Description of the task: Pick out every line in the listing below that contains the word "Almond" and copy each of those lines.

------ Stored data ------

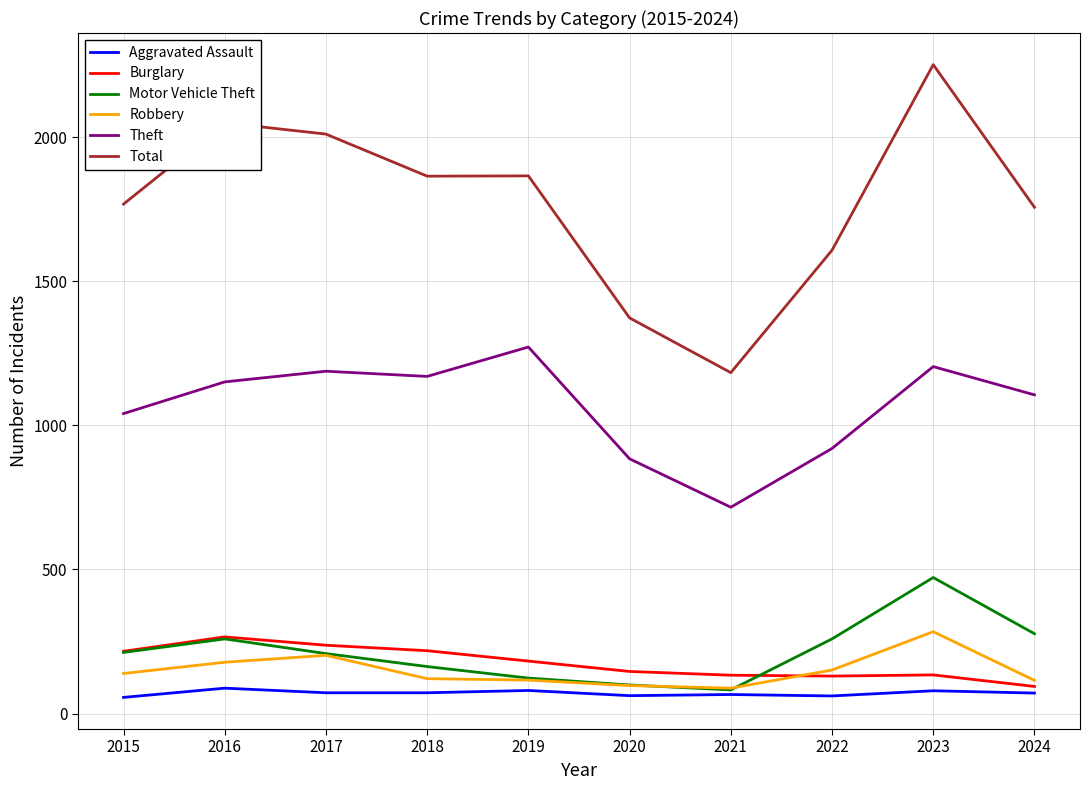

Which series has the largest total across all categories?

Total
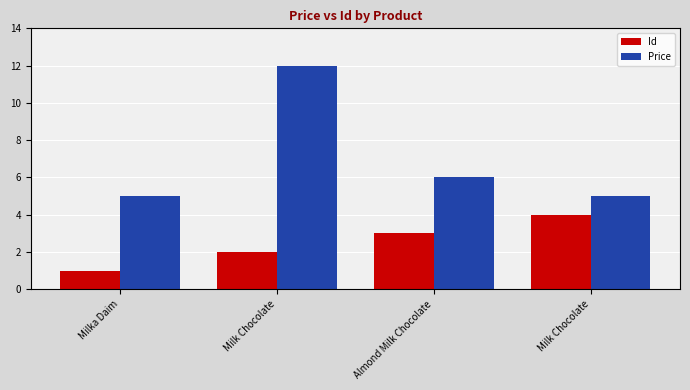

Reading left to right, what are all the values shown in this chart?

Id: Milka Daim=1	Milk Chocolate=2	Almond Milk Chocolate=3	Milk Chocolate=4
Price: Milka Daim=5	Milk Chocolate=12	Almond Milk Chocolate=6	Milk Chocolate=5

------
------ Stored data ------

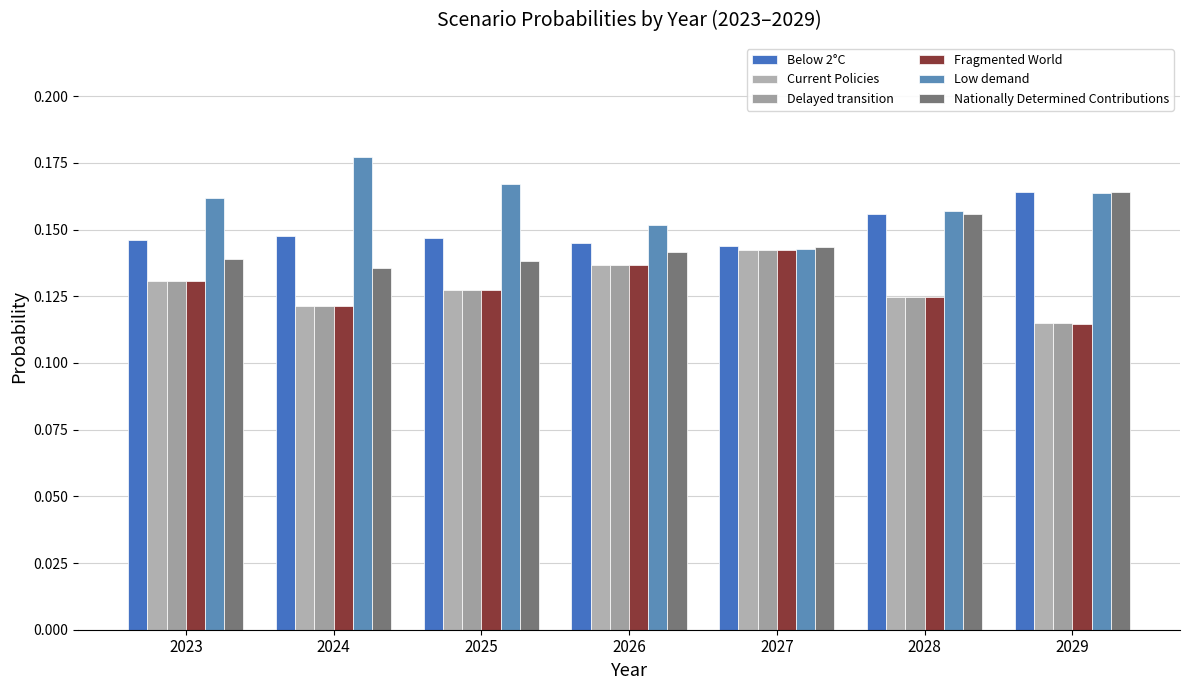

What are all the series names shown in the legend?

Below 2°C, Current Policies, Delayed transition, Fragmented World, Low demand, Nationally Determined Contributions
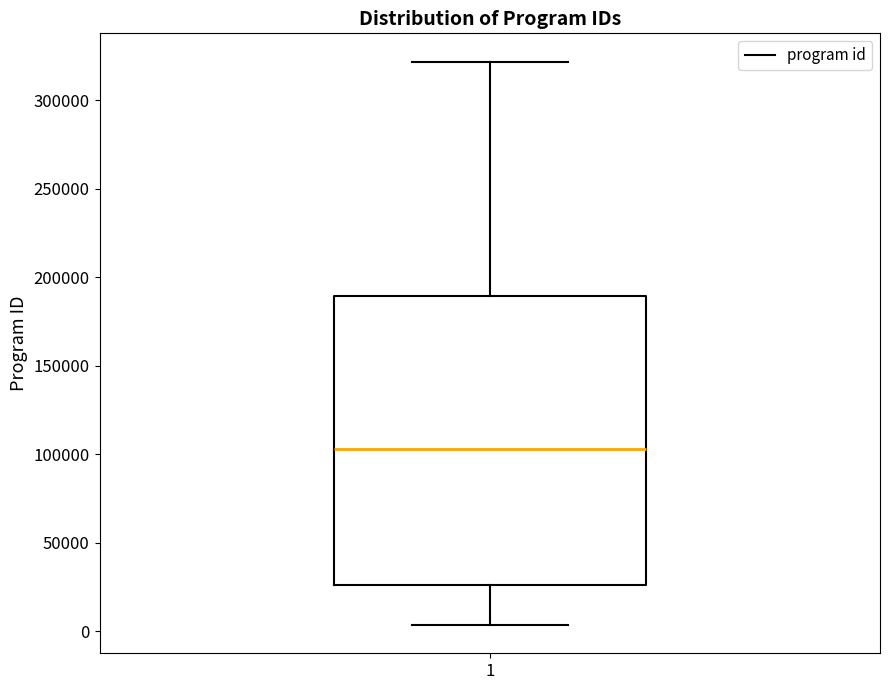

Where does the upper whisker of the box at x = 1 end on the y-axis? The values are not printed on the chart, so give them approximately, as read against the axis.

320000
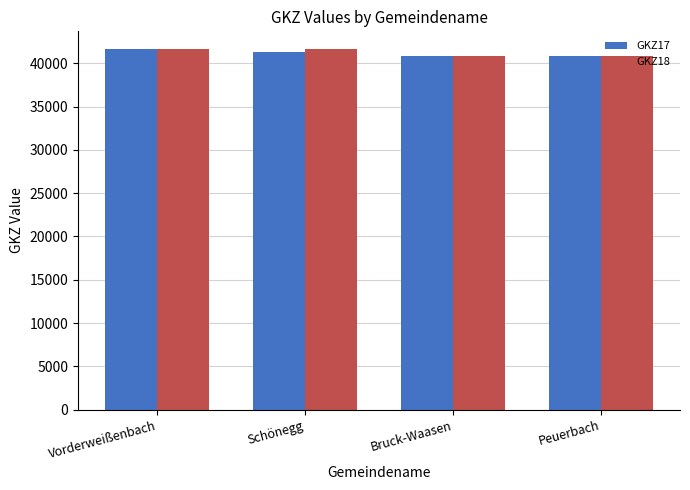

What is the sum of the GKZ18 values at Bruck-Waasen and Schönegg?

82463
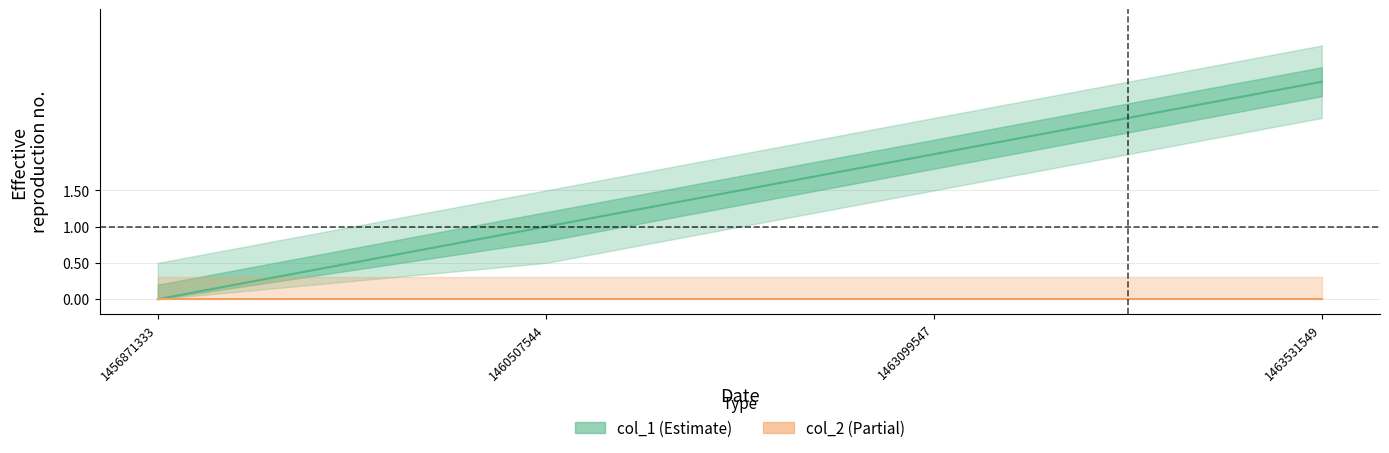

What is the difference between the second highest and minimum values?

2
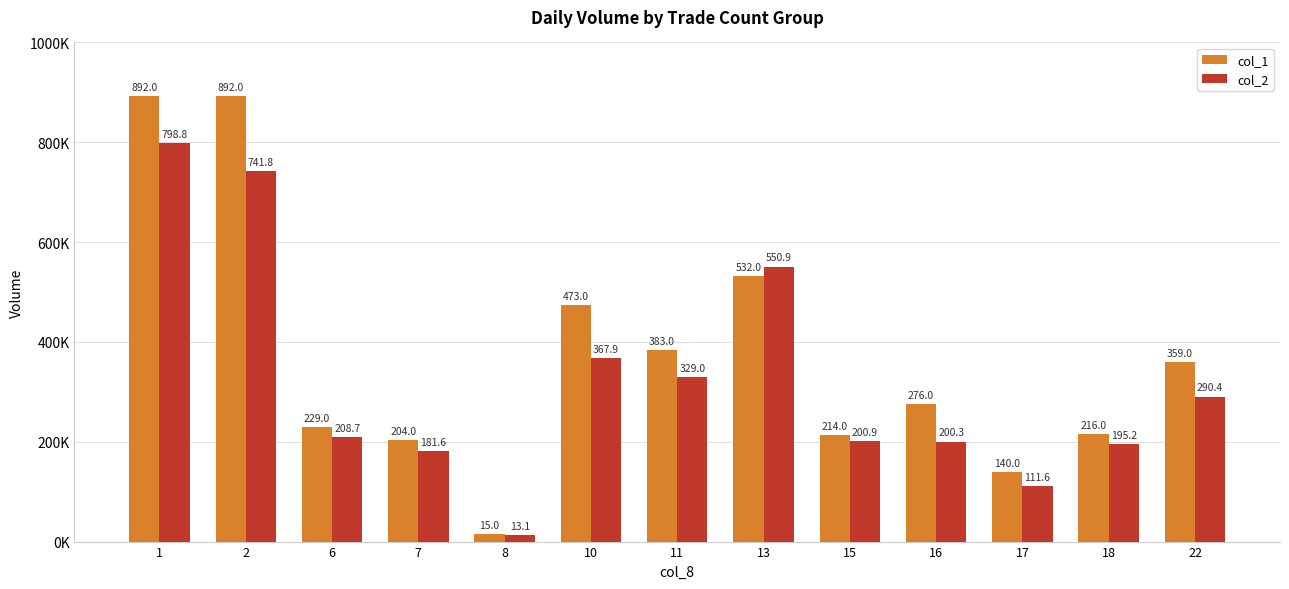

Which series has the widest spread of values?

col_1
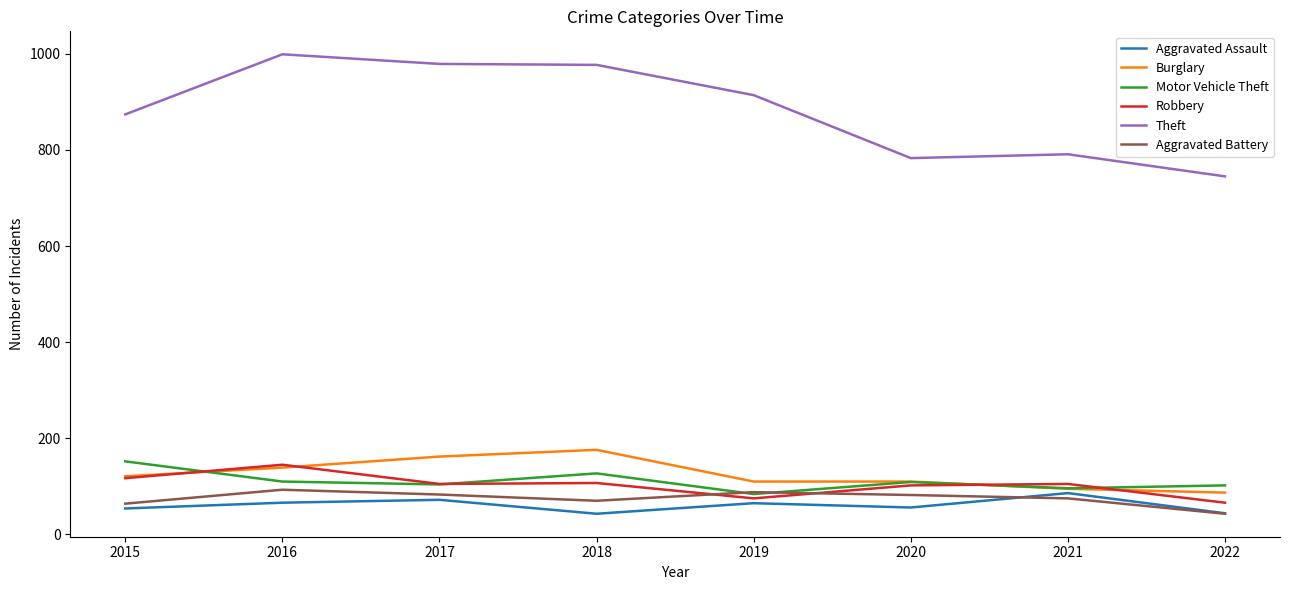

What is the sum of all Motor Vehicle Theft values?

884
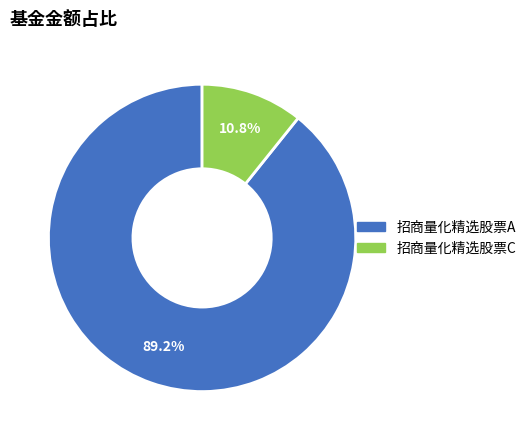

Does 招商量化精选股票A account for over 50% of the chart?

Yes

------

Exercise solution:
Id: Milka Daim=1	Milk Chocolate=2	Almond Milk Chocolate=3	Milk Chocolate=4
Price: Milka Daim=5	Milk Chocolate=12	Almond Milk Chocolate=6	Milk Chocolate=5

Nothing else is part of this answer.